L'effetto serra è un naturale fenomeno dovuto alla concentrazione di alcuni componenti in atmosfera che ha fatto in modo che sulla Terra la temperatura avesse un comportamento quasi costante rispetto alle enormi variazioni dovute alla periodica insolazione.
Chi sono i reponsabili dell'effetto serra? La risposta è ovvia... tutti noi, seppure esistano differenze nel contributo che ogni Paese, per dimensioni o per livello tecnologico, apporta alle emissioni globali.
Le soluzioni al riscaldamento globale - energie rinnovabili, efficienza energetica e nuove tecnologie sostenibili - ci sono già: secondo l'ultimo rapporto dell'IPCC, il gruppo di esperti dell'ONU sul cambiamento climatico, le tecnologie per ridurre le emissioni di gas serra sono centinaia e i costi ragionevoli.
Spetta ai governi adottare le politiche energetiche necessarie a rimuovere le barriere che frenano la diffusione di queste tecnologie.
L'80% circa delle foreste che nel passato ricoprivano la superficie del pianeta sono state distrutte, e la maggior parte di queste negli ultimi 30 anni. Un quinto di questa percentuale è attribuibile al disboscamento. La maggior parte di queste foreste sono state distrutte da compagnie del legname. 76 paesi hanno praticamente già perso tutte le foreste. La distruzione delle foreste va avanti ad un ritmo crescente: negli ultimi cento anni oltre un terzo delle foreste è stato distrutto.
Ma questo incubo si può fermare. Dipende da tutti noi. Il legno è una risorsa rinnovabile, ma è anche parte integrante di delicati e preziosi ecosistemi. Le foreste possono darci il legno ma dobbiamo usarle con il dovuto rispetto. Dobbiamo usarle meno e usarle meglio. Dobbiamo quindi riciclare, eliminare gli usi non necessari e usare prodotti certificati FSC.

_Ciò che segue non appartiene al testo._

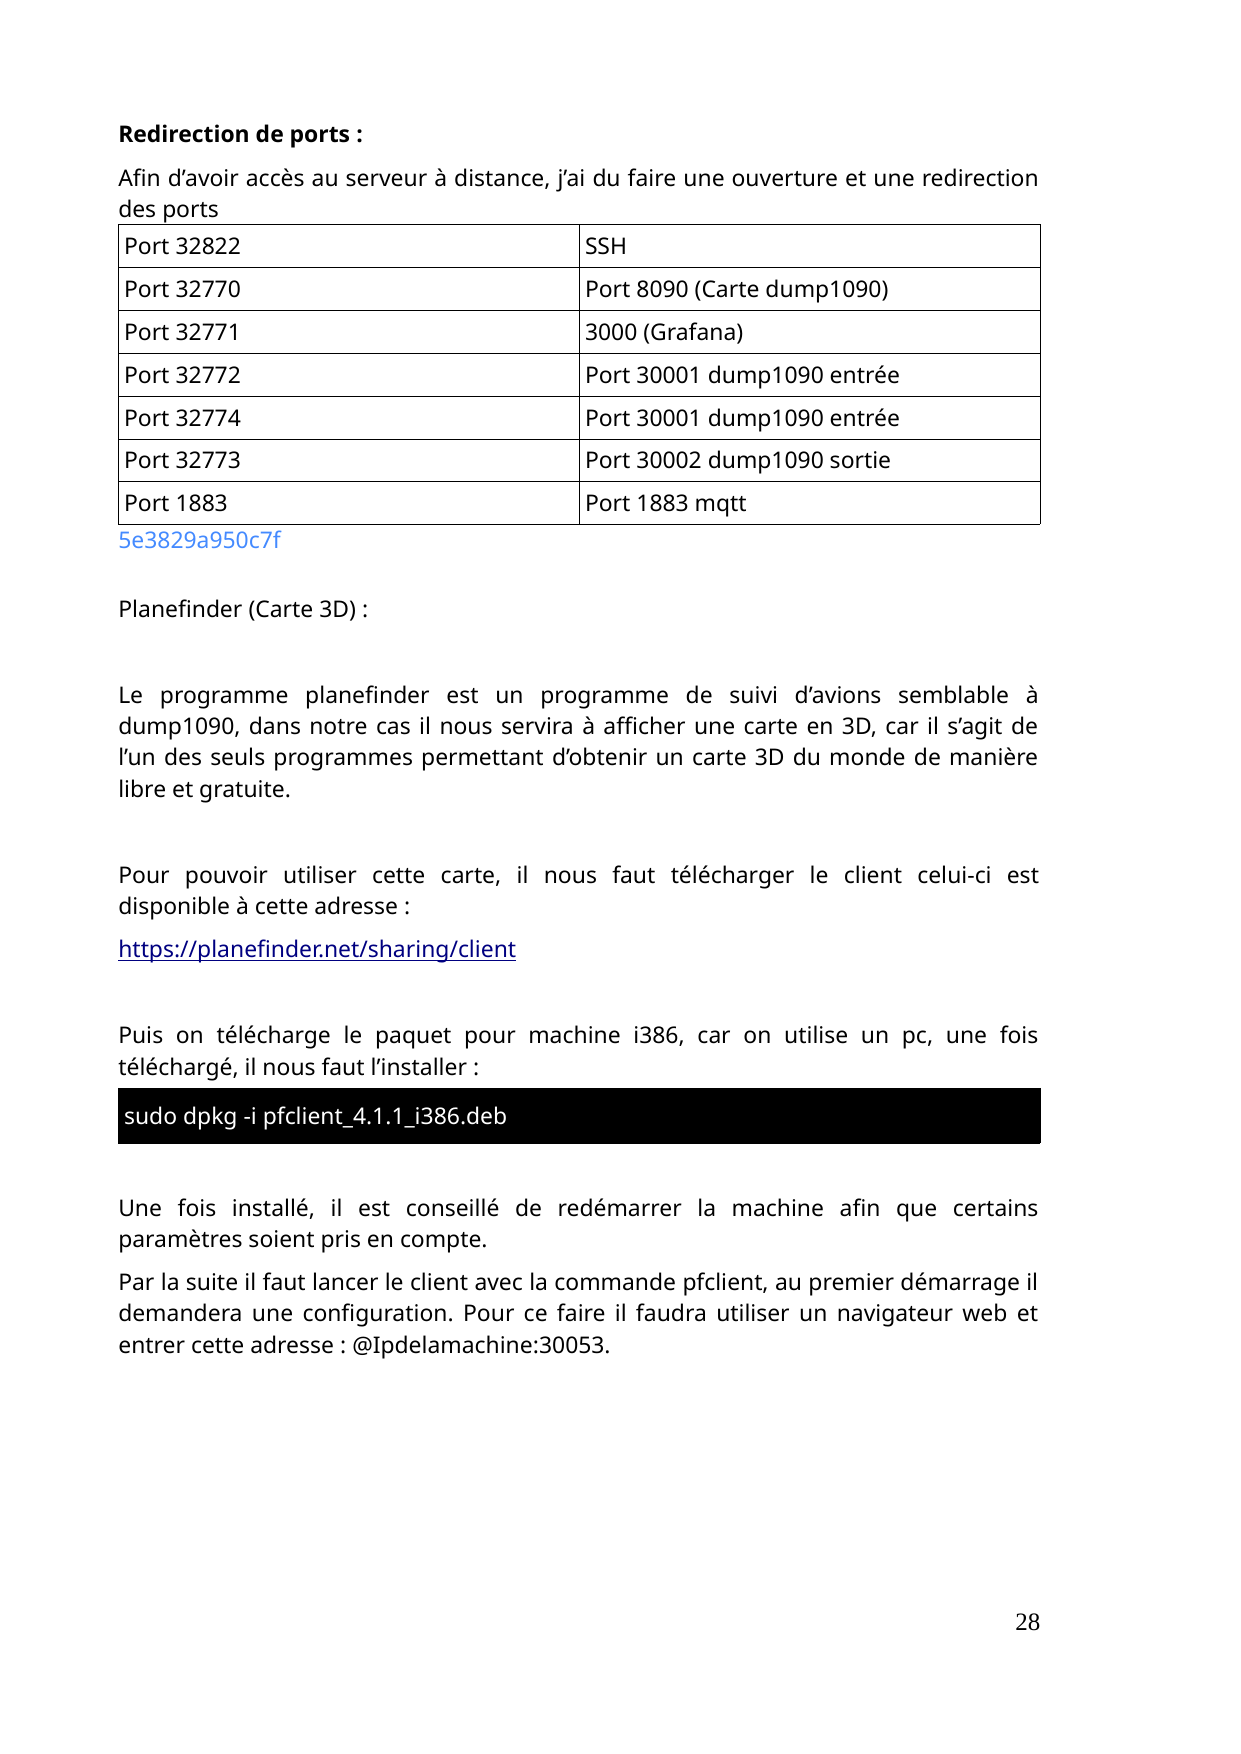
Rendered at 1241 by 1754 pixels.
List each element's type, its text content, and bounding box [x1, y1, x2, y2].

table_cell Port 8090 (Carte dump1090) [580, 268, 1040, 310]
text Une fois installé, il est conseillé de redémarrer la machine afin que certains paramètres soient pris en compte. [118, 1192, 1040, 1254]
text https://planefinder.net/sharing/client [118, 933, 1040, 964]
table_cell Port 32772 [119, 354, 579, 396]
table_cell Port 30001 dump1090 entrée [580, 397, 1040, 438]
table_cell Port 1883 mqtt [580, 482, 1040, 524]
text 5e3829a950c7f [118, 525, 1040, 555]
text Pour pouvoir utiliser cette carte, il nous faut télécharger le client celui-ci est disponible à cette adresse : [118, 859, 1040, 921]
table_cell Port 32773 [119, 440, 579, 481]
table_cell 3000 (Grafana) [580, 311, 1040, 353]
text Puis on télécharge le paquet pour machine i386, car on utilise un pc, une fois téléchargé, il nous faut l’installer : [118, 1019, 1040, 1082]
table_cell Port 32774 [119, 397, 579, 438]
text Le programme planefinder est un programme de suivi d’avions semblable à dump1090, dans notre cas il nous servira à afficher une carte en 3D, car il s’agit de l’un des seuls programmes permettant d’obtenir un carte 3D du monde de manière libre et gratuite. [118, 679, 1040, 804]
text Afin d’avoir accès au serveur à distance, j’ai du faire une ouverture et une redirection des ports [118, 162, 1040, 224]
table_header sudo dpkg -i pfclient_4.1.1_i386.deb [119, 1089, 1040, 1143]
table_cell Port 32770 [119, 268, 579, 310]
table_cell Port 1883 [119, 482, 579, 524]
subtitle Redirection de ports : [118, 118, 1040, 149]
table_header Port 32822 [119, 225, 579, 267]
table_cell Port 32771 [119, 311, 579, 353]
table_cell Port 30001 dump1090 entrée [580, 354, 1040, 396]
text Planefinder (Carte 3D) : [118, 593, 1040, 624]
table_header SSH [580, 225, 1040, 267]
text Par la suite il faut lancer le client avec la commande pfclient, au premier démarrage il demandera une configuration. Pour ce faire il faudra utiliser un navigateur web et entrer cette adresse : @Ipdelamachine:30053. [118, 1266, 1040, 1360]
table_cell Port 30002 dump1090 sortie [580, 440, 1040, 481]
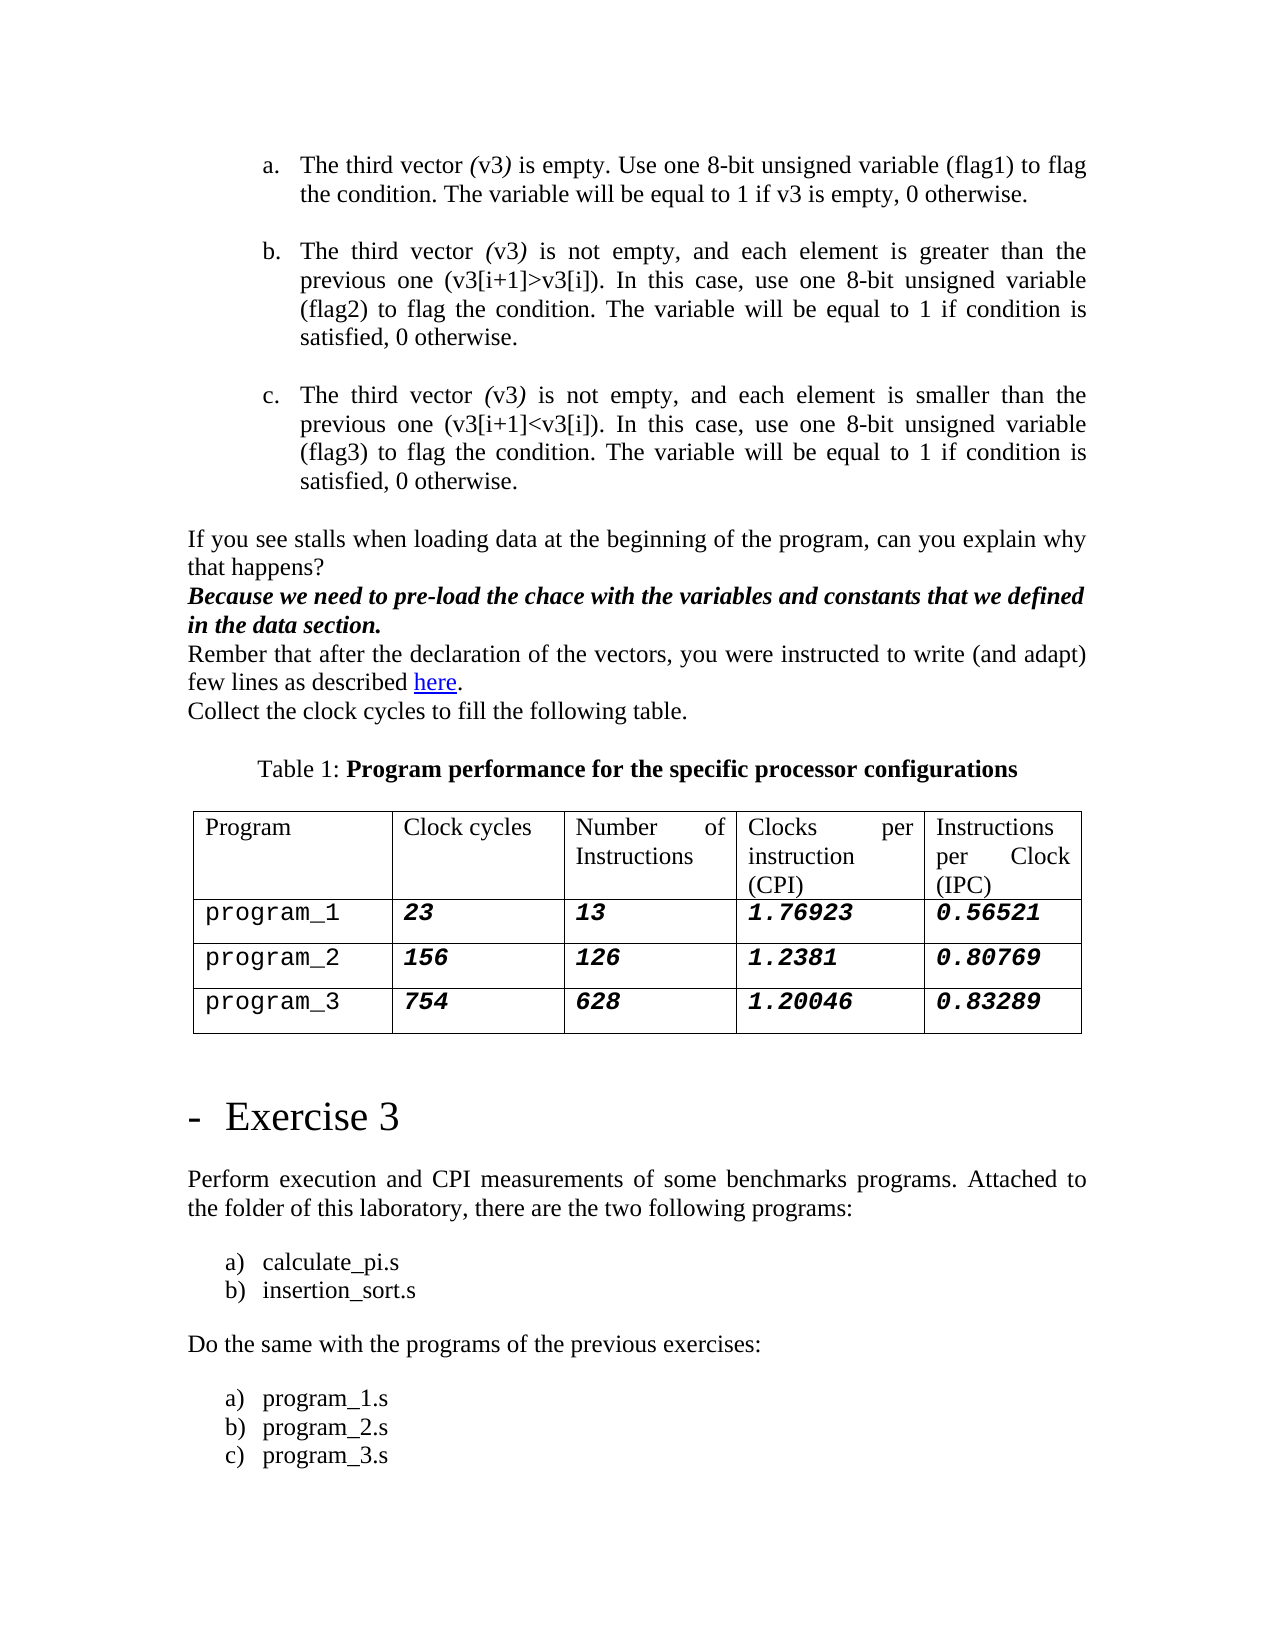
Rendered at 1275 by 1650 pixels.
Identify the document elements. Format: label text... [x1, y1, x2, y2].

table_cell 126 [565, 944, 736, 988]
text Do the same with the programs of the previous exercises: [187, 1329, 1087, 1358]
table_cell program_2 [194, 944, 392, 988]
text If you see stalls when loading data at the beginning of the program, can you explain why that happens? [187, 524, 1087, 581]
text Table 1: Program performance for the specific processor configurations [187, 754, 1087, 782]
table_header Instructions per Clock (IPC) [925, 812, 1081, 898]
list program_2.s [225, 1412, 1087, 1440]
table_cell 156 [393, 944, 564, 988]
list insertion_sort.s [225, 1275, 1087, 1304]
table_cell 0.80769 [925, 944, 1081, 988]
text Rember that after the declaration of the vectors, you were instructed to write (and adapt) few lines as described here. [187, 639, 1087, 696]
table_header Clocks per instruction (CPI) [737, 812, 924, 898]
text Collect the clock cycles to fill the following table. [187, 696, 1087, 725]
table_cell 1.2381 [737, 944, 924, 988]
list program_3.s [225, 1440, 1087, 1469]
table_header Clock cycles [393, 812, 564, 898]
table_cell 0.83289 [925, 989, 1081, 1033]
list The third vector (v3) is empty. Use one 8-bit unsigned variable (flag1) to flag the condition. The variable will be equal to 1 if v3 is empty, 0 otherwise. [262, 150, 1087, 207]
table_cell 628 [565, 989, 736, 1033]
table_header Number of Instructions [565, 812, 736, 898]
text Because we need to pre-load the chace with the variables and constants that we defined in the data section. [187, 581, 1087, 639]
table_cell 0.56521 [925, 900, 1081, 943]
list The third vector (v3) is not empty, and each element is smaller than the previous one (v3[i+1]<v3[i]). In this case, use one 8-bit unsigned variable (flag3) to flag the condition. The variable will be equal to 1 if condition is satisfied, 0 otherwise. [262, 380, 1087, 495]
table_cell 13 [565, 900, 736, 943]
table_cell 754 [393, 989, 564, 1033]
text Perform execution and CPI measurements of some benchmarks programs. Attached to the folder of this laboratory, there are the two following programs: [187, 1164, 1087, 1222]
table_cell program_3 [194, 989, 392, 1033]
list The third vector (v3) is not empty, and each element is greater than the previous one (v3[i+1]>v3[i]). In this case, use one 8-bit unsigned variable (flag2) to flag the condition. The variable will be equal to 1 if condition is satisfied, 0 otherwise. [262, 236, 1087, 351]
list Exercise 3 [187, 1091, 1087, 1139]
list program_1.s [225, 1383, 1087, 1412]
table_header Program [194, 812, 392, 898]
list calculate_pi.s [225, 1247, 1087, 1275]
table_cell 1.20046 [737, 989, 924, 1033]
table_cell 23 [393, 900, 564, 943]
table_cell program_1 [194, 900, 392, 943]
table_cell 1.76923 [737, 900, 924, 943]
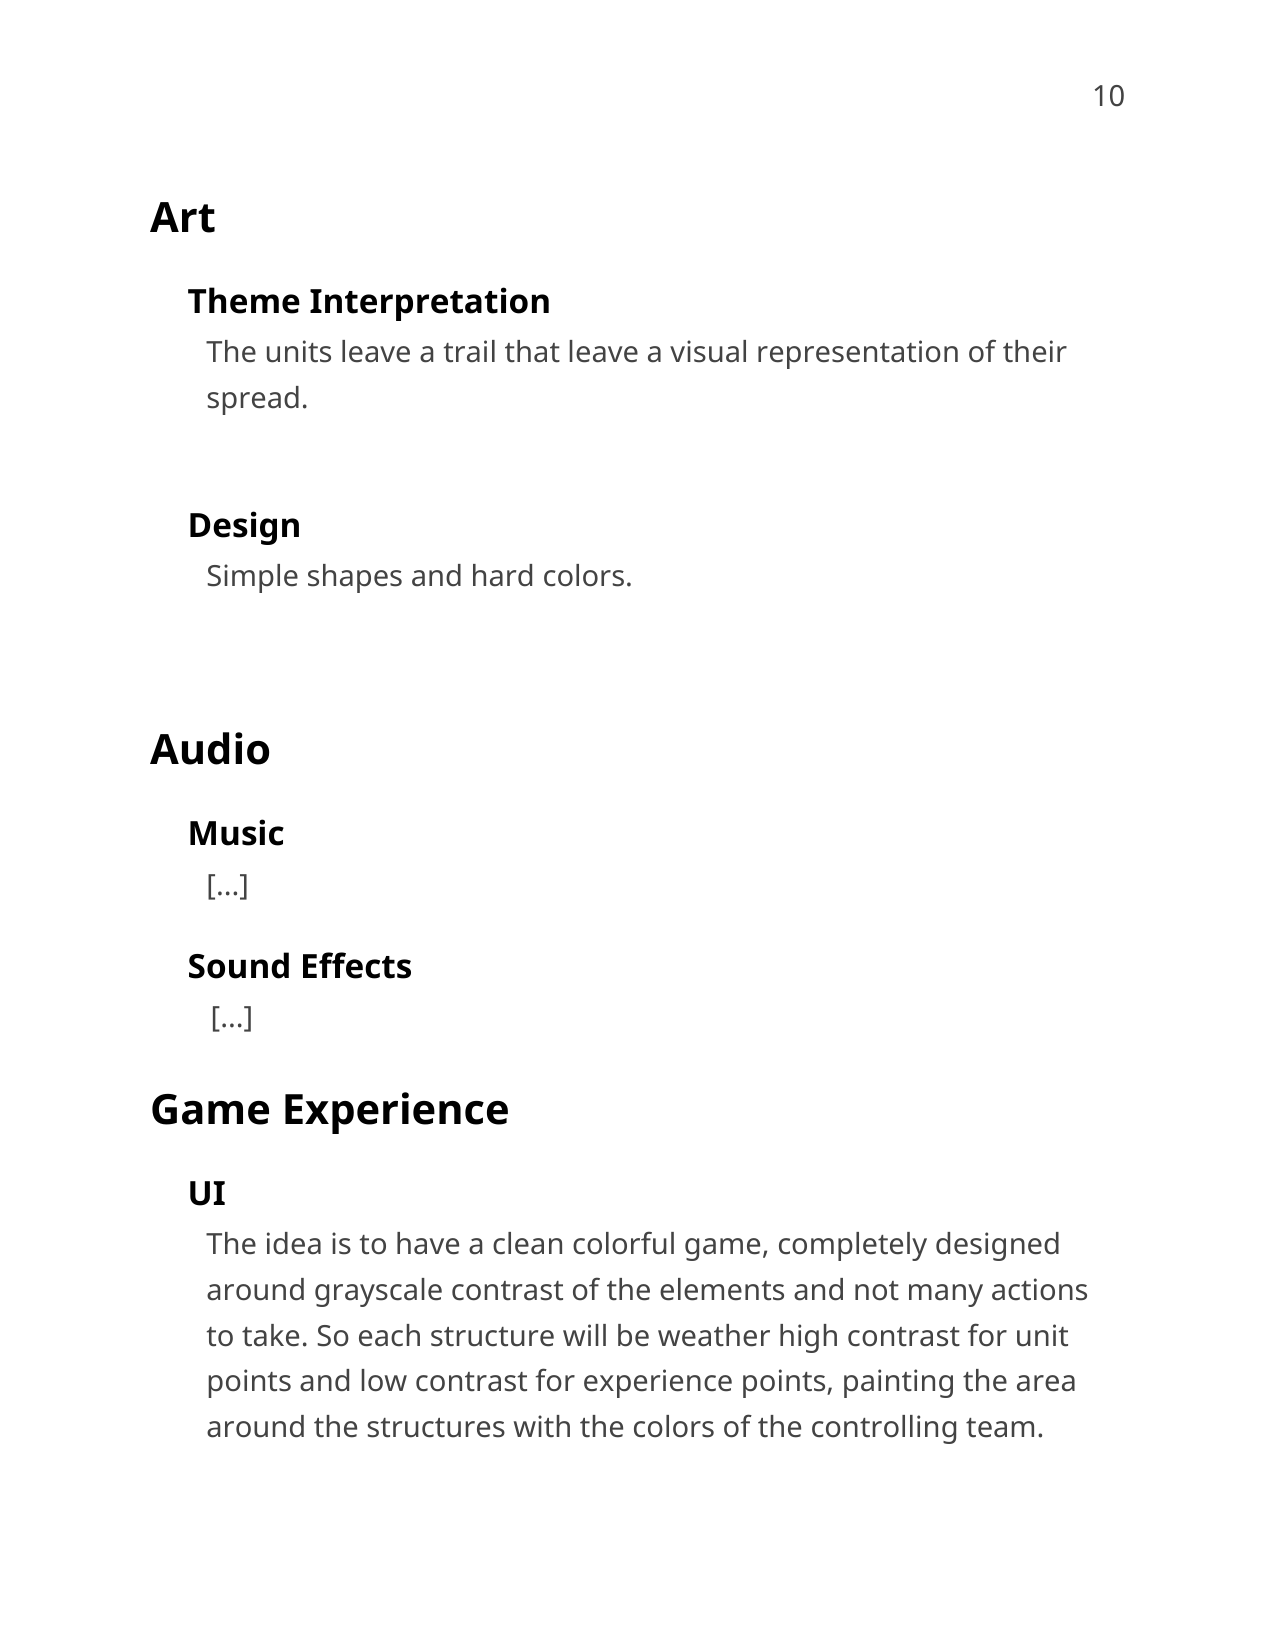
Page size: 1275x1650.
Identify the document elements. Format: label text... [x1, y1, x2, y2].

I composti chimici pericolosi sono una minaccia per la salute umana e per l'ambiente. Ogni anno, le industrie della chimica producono e rilasciano migliaia di composti senza adeguate informazioni scientifiche sui livelli di tossicità e sui rischi sanitari e di impatto ambientale. Si calcola che solo il 5% circa degli oltre 100.000 composti chimici sintetici immessi in commercio siano stati sottoposti ad una valutazione completa della loro pericolosità.
Dal 1930 ad oggi la produzione di sostanze chimiche è passata da un milione di tonnellate all'anno a 400 milioni di tonnellate e quella dell'Europa è pari ad un terzo della produzione mondiale.
Oggi siamo tutti costantemente esposti ad una vasta gamma di sostanze sintetiche, ma solo per alcune sono noti gli effetti negativi che possono causare sugli organismi viventi, uomo compreso.